EXCERPT:
········

An image of the Planetaries emerges that can be expressed in a 3 X 3 grid, as with Kepler's scheme.
 

The Planetaries According to Nicola (1965)


REPRESENTATION EXISTENCE TRANSCENDENCE
Representation SUN JUPITER URANUS
Existence VENUS MARS NEPTUNE
Transcendence MERCURY SATURN PLUTO

 

      Thus Mercury is defined in the conditionalist school by the formula, "transcendence of representations," Neptune by "existence of transcendence," Jupiter by "representation of existence," ... But one could equally well apply to them some other of the 24 possible formulas, in light of the semantic ternaries considered (cf. infra). So the formulas "transcendence of appearance," "potentialization of appearances," emanation of representations," or even "possibility of determination" could apply equally well to Mercury. Jakob Boehme wrote: "multiplication of essence." Likewise for Jupiter: "power of manifestation," "representation of enjoyment," or even "necessity of experimentation."

      Whatever might result from this semantic debate, I suggest the abandonment of these obscure connotations in favor of simple quantitative terminology (one, two, several, or perhaps unique, dual, multiple). [21]

      The values R, E and T are hermeneutic tools, practical "symbols" that illustrate energetic reality. [22]  It also seems to me more coherent to substitute for them values more directly in relationship to their energetic foundations. In such a schema, Mercury would be defined essentially by the transformation of the unique into the multiple, or in other words, the multiplication of unities, namely by dispersion, which corresponds to the neurological function of the planet (the passage of a strong state of excitability to a weak one, which is to say a drastic reduction in the quotient of excitability).

········

JOBS:
1. Condense the paragraph in the Planetaries excerpt that begins "The values R, E and T" into a short bulleted list that keeps its main facts.
2. Resume the Planetaries excerpt, picking up right after its last sentence.
Nothing in the lines that follow is needed for this work.

DATA LINES:
········

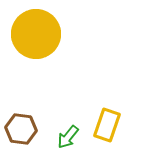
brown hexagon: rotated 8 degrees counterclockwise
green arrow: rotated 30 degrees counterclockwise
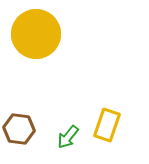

········

RESPONSES IN ORDER:
1.
- R, E and T are hermeneutic tools: practical "symbols" that illustrate energetic reality.
- The writer finds it more coherent to replace them with values tied more directly to their energetic foundations.
- In that schema, Mercury is defined by the transformation of the unique into the multiple, meaning the multiplication of unities, or dispersion.
- This matches the planet's neurological function: the passage from a strong state of excitability to a weak one, a drastic reduction in the quotient of excitability.

2.
      What is more, there are problems with Nicola's model in regard to the function of the Moon and Mars, the latter because it locates itself at the center of balance of the distribution, the former because it finds itself in some way outside the scheme of the distribution. In point of fact, the planetary pairs (Sun/Pluto, Venus/Neptune, Mercury/Uranus and Jupiter/Saturn, identified by Nicola in other works of his [23] ) point to a center of symmetry involving Mars in this schematic of the Planetaries, while in point of fact the pair Mars/Moon finds itself edged off the chart. This phenomenon is also to be found in the formulas of the conditionalists, since R becomes a substitute for T (reciprocally) for the first four pairs, while Mars (which would be Ee) is opposite the Moon which would be globally RET. Other formulas for the Moon have been proposed on a number of occasions by Nicola since 1965 without managing successfully to remove the difficulty.

      In fact, the Moon and Mars have a privileged function: the Moon because is the the only satellite of Earth, and Mars because it is the twin planet of Earth. We must consider them both as a dialectical pair, the first as the center of inhibition within the Planetaries, the second as its center of excitation. The lunar formula admits of two solutions: one of an undifferentiated and affective global nature (the "Venusian" Moon), the other a total organization encompassing all perspectives (the "Saturnian" Moon). In like manner, the formula for Mars admits of two possibilities: the brute force of reality ("Jovian" Mars) and the power of integration and engagement vis-a-vis reality ("Neptunian" Mars).
 

The Planetaries according to Patrice Guinard (1993)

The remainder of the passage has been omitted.